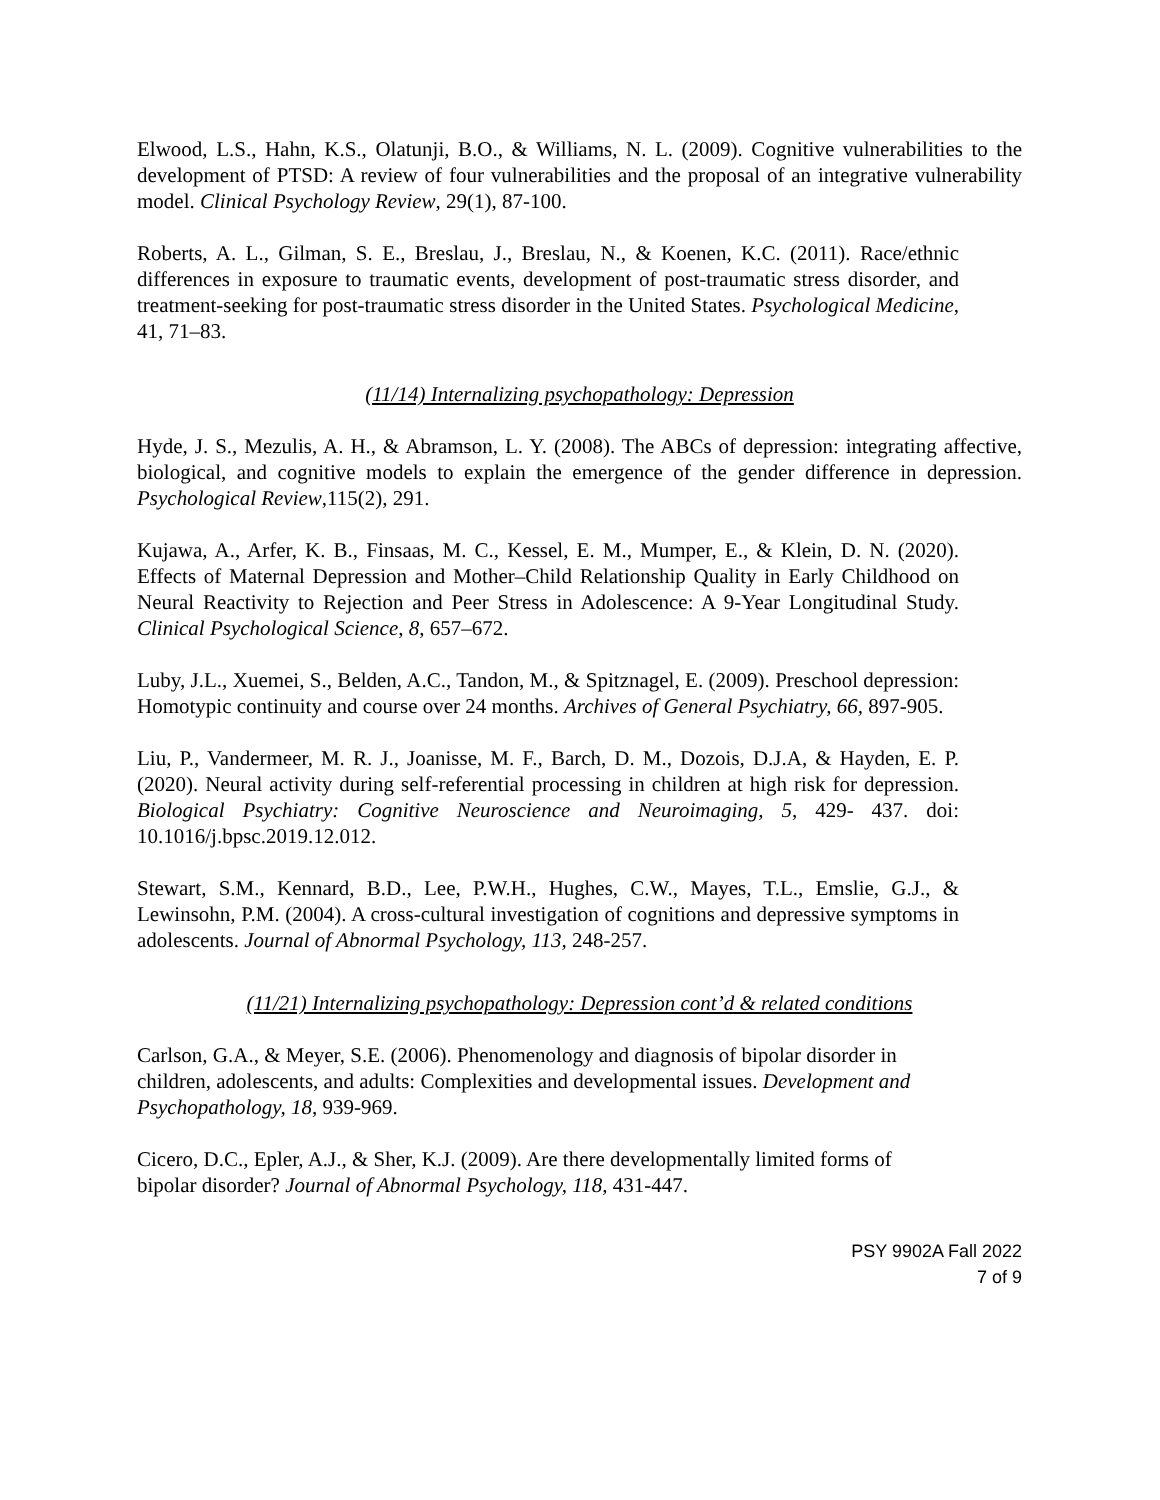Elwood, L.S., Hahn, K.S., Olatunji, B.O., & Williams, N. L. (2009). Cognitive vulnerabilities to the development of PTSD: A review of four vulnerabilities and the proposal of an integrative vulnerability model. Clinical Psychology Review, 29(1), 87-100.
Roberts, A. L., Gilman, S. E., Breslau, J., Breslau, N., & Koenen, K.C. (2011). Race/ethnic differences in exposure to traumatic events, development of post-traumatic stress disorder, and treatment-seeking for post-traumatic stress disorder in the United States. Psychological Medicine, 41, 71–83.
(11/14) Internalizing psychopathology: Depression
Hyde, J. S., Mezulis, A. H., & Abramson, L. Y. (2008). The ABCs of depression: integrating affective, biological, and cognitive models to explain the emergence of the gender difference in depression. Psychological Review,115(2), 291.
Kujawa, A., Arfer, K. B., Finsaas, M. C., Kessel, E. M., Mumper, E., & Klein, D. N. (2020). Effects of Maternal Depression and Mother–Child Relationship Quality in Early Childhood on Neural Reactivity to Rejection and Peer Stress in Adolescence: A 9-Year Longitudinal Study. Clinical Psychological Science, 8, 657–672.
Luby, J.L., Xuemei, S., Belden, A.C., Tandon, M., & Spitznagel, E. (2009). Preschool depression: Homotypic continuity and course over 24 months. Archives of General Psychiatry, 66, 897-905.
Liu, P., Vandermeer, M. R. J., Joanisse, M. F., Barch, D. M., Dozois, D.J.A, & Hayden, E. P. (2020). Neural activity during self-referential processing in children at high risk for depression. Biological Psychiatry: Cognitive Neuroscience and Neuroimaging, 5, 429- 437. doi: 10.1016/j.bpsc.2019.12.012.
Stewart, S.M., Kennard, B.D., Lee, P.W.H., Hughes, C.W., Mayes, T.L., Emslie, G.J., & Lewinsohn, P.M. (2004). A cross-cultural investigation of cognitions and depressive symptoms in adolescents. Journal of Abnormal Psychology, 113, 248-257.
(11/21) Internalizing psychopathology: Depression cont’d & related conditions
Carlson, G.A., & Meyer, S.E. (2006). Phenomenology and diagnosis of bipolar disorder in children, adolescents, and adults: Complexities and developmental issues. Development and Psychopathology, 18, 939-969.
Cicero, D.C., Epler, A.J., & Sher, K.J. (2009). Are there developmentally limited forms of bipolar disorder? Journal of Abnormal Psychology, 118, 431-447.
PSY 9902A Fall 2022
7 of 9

* **About this task**:
Repeat each record exactly as shown above, dropping all images.

* **Answer**:
Elwood, L.S., Hahn, K.S., Olatunji, B.O., & Williams, N. L. (2009). Cognitive vulnerabilities to the development of PTSD: A review of four vulnerabilities and the proposal of an integrative vulnerability model. Clinical Psychology Review, 29(1), 87-100.
Roberts, A. L., Gilman, S. E., Breslau, J., Breslau, N., & Koenen, K.C. (2011). Race/ethnic differences in exposure to traumatic events, development of post-traumatic stress disorder, and treatment-seeking for post-traumatic stress disorder in the United States. Psychological Medicine, 41, 71–83.
(11/14) Internalizing psychopathology: Depression
Hyde, J. S., Mezulis, A. H., & Abramson, L. Y. (2008). The ABCs of depression: integrating affective, biological, and cognitive models to explain the emergence of the gender difference in depression. Psychological Review,115(2), 291.
Kujawa, A., Arfer, K. B., Finsaas, M. C., Kessel, E. M., Mumper, E., & Klein, D. N. (2020). Effects of Maternal Depression and Mother–Child Relationship Quality in Early Childhood on Neural Reactivity to Rejection and Peer Stress in Adolescence: A 9-Year Longitudinal Study. Clinical Psychological Science, 8, 657–672.
Luby, J.L., Xuemei, S., Belden, A.C., Tandon, M., & Spitznagel, E. (2009). Preschool depression: Homotypic continuity and course over 24 months. Archives of General Psychiatry, 66, 897-905.
Liu, P., Vandermeer, M. R. J., Joanisse, M. F., Barch, D. M., Dozois, D.J.A, & Hayden, E. P. (2020). Neural activity during self-referential processing in children at high risk for depression. Biological Psychiatry: Cognitive Neuroscience and Neuroimaging, 5, 429- 437. doi: 10.1016/j.bpsc.2019.12.012.
Stewart, S.M., Kennard, B.D., Lee, P.W.H., Hughes, C.W., Mayes, T.L., Emslie, G.J., & Lewinsohn, P.M. (2004). A cross-cultural investigation of cognitions and depressive symptoms in adolescents. Journal of Abnormal Psychology, 113, 248-257.
(11/21) Internalizing psychopathology: Depression cont’d & related conditions
Carlson, G.A., & Meyer, S.E. (2006). Phenomenology and diagnosis of bipolar disorder in children, adolescents, and adults: Complexities and developmental issues. Development and Psychopathology, 18, 939-969.
Cicero, D.C., Epler, A.J., & Sher, K.J. (2009). Are there developmentally limited forms of bipolar disorder? Journal of Abnormal Psychology, 118, 431-447.
PSY 9902A Fall 2022
7 of 9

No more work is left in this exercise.